C is admitted with 1/4th share in profits. This means the remaining share for old partners A and B = 1 - 1/4 = 3/4
Since A and B were sharing profits in ratio 2:1, they will now share this remaining 3/4 in the same ratio.
A's new share = 3/4 × 2/(2+1) = 3/4 × 2/3 = 1/2
B's new share = 3/4 × 1/(2+1) = 3/4 × 1/3 = 1/4
C's share = 1/4
New profit sharing ratio = A:B:C = 1/2 : 1/4 : 1/4 = 2:1:1
C brings Rs. 30,000 as capital for 1/4 share in profits.
When capitals are to be adjusted in profit sharing ratio, C's capital should be proportionate to his profit share.

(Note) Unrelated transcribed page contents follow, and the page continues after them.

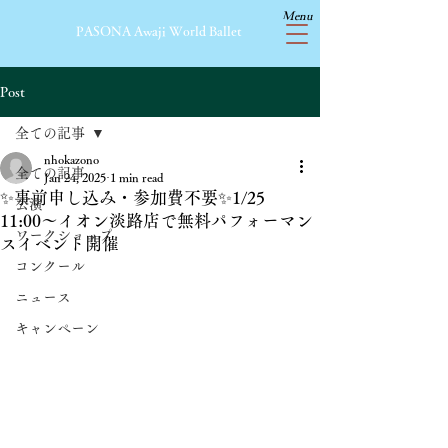
Menu
​PASONA Awaji World Ballet
Post
全ての記事
nhokazono
全ての記事
Jan 24, 2025
1 min read
✨事前申し込み・参加費不要✨1/25
公演
11:00〜イオン淡路店で無料パフォーマン
ワークショップ
スイベント開催
コンクール
ニュース
キャンペーン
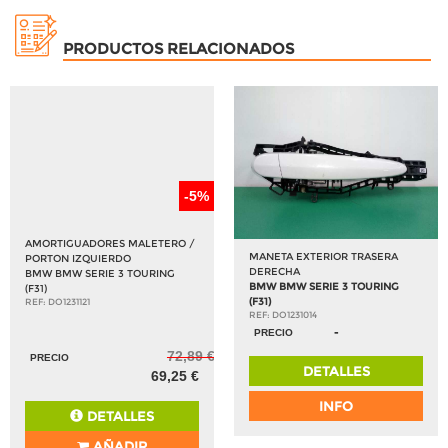
PRODUCTOS RELACIONADOS
-5%
AMORTIGUADORES MALETERO /
MANETA EXTERIOR TRASERA
PORTON IZQUIERDO
DERECHA
BMW BMW SERIE 3 TOURING
BMW BMW SERIE 3 TOURING
(F31)
(F31)
REF: DO1231121
REF: DO1231014
-
PRECIO
72,89 €
PRECIO
DETALLES
69,25 €
INFO
DETALLES
AÑADIR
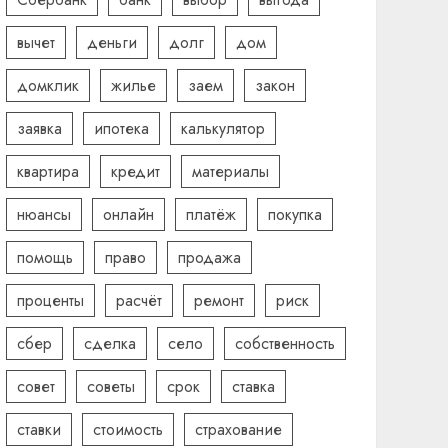
вычет
деньги
долг
дом
домклик
жилье
заем
закон
заявка
ипотека
калькулятор
квартира
кредит
материалы
нюансы
онлайн
платёж
покупка
помощь
право
продажа
проценты
расчёт
ремонт
риск
сбер
сделка
село
собственность
совет
советы
срок
ставка
ставки
стоимость
страхование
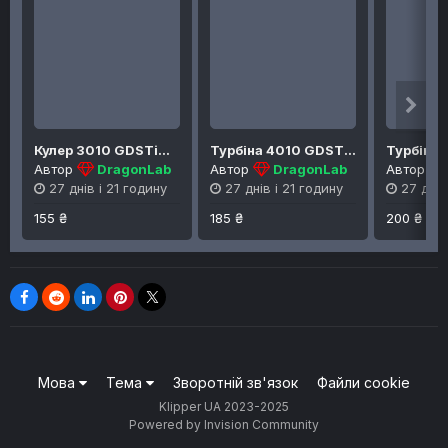
Кулер 3010 GDSTime, 24v, Dual Ball
Турбіна 4010 GDSTime, 24v, Dual Ball
Автор
DragonLab
Автор
DragonLab
Автор
27 днів і 21 годину
27 днів і 21 годину
27 днів
155 ₴
185 ₴
200 ₴
Мова
Тема
Зворотній зв'язок
Файли cookie
Klipper UA 2023-2025
Powered by Invision Community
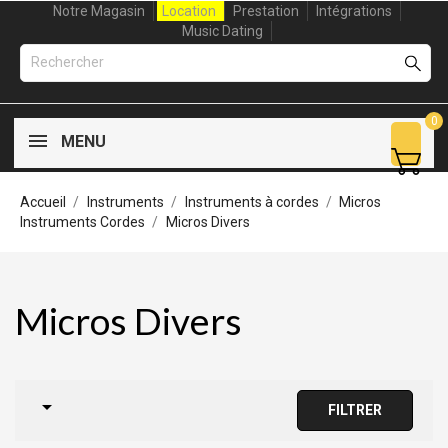
Notre Magasin
Location
Prestation
Intégrations
Music Dating
0
MENU
Accueil
Instruments
Instruments à cordes
Micros
Instruments Cordes
Micros Divers
Micros Divers

FILTRER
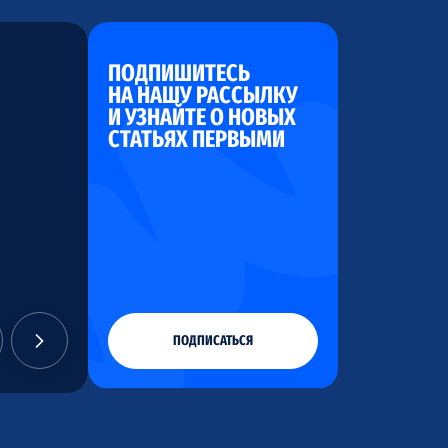
ПОДПИШИТЕСЬ
НА НАШУ РАССЫЛКУ
И УЗНАЙТЕ О НОВЫХ
СТАТЬЯХ ПЕРВЫМИ
ПОДПИСАТЬСЯ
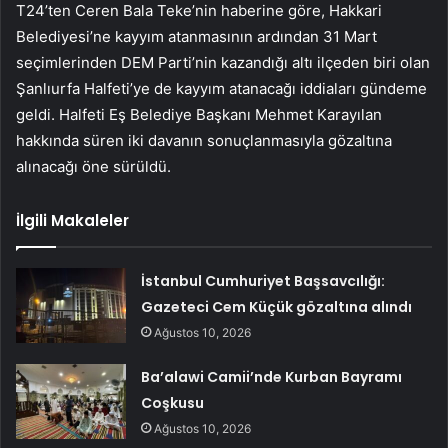
T24’ten Ceren Bala Teke’nin haberine göre, Hakkari
Belediyesi’ne kayyım atanmasının ardından 31 Mart
seçimlerinden DEM Parti’nin kazandığı altı ilçeden biri olan
Şanlıurfa Halfeti’ye de kayyım atanacağı iddiaları gündeme
geldi. Halfeti Eş Belediye Başkanı Mehmet Karayılan
hakkında süren iki davanın sonuçlanmasıyla gözaltına
alınacağı öne sürüldü.
İlgili Makaleler
İstanbul Cumhuriyet Başsavcılığı:
Gazeteci Cem Küçük gözaltına alındı
Ağustos 10, 2026
Ba’alawi Camii’nde Kurban Bayramı
Coşkusu
Ağustos 10, 2026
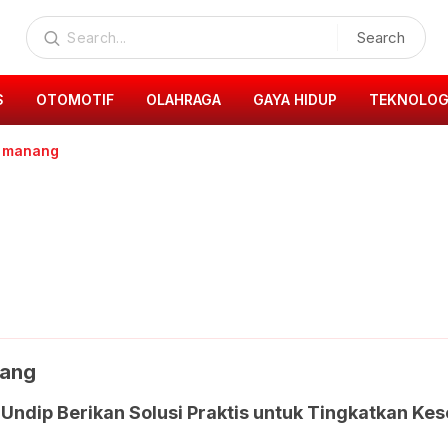
Search
S
OTOMOTIF
OLAHRAGA
GAYA HIDUP
TEKNOLOG
 manang
ang
ndip Berikan Solusi Praktis untuk Tingkatkan Kes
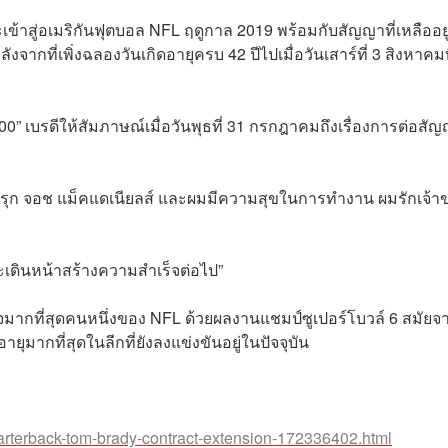
ะเข้าสู่อเมริกันฟุตบอล NFL ฤดูกาล 2019 พร้อมกับสัญญาที่เหลืออยู
ลังจากที่เพิ่งฉลองวันเกิดอายุครบ 42 ปีไปเมื่อวันเสาร์ที่ 3 สิงหาคมท
 2000” เบรดีให้สัมภาษณ์เมื่อวันพุธที่ 31 กรกฎาคมถึงเรื่องการต่อสั
มรุก
จอช แม็คแดเนียลส์
และผมมีความสุขในการทำงาน ผมรักเจ้า
ะเดินหน้าสร้างความสำเร็จต่อไป”
ร็จมากที่สุดคนหนึ่งของ NFL ด้วยผลงานแชมป์ซูเปอร์โบวล์ 6 สมัยจ
อายุมากที่สุดในลีกที่ยังลงแข่งขันอยู่ในปัจจุบัน
arterback-tom-brady-contract-extension-172336402.html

If C's capital of Rs. 30,000 represents 1/4 share, then:
Total capital of the firm = Rs. 30,000 × 4 = Rs. 1,20,000
Now, capitals should be in the new profit sharing ratio 2:1:1
A's capital = Total capital × A's share ratio = Rs. 1,20,000 × 2/4 = Rs. 60,000
B's capital = Rs. 1,20,000 × 1/4 = Rs. 30,000
C's capital = Rs. 30,000
Therefore, the capital of A will be Rs. 60,000.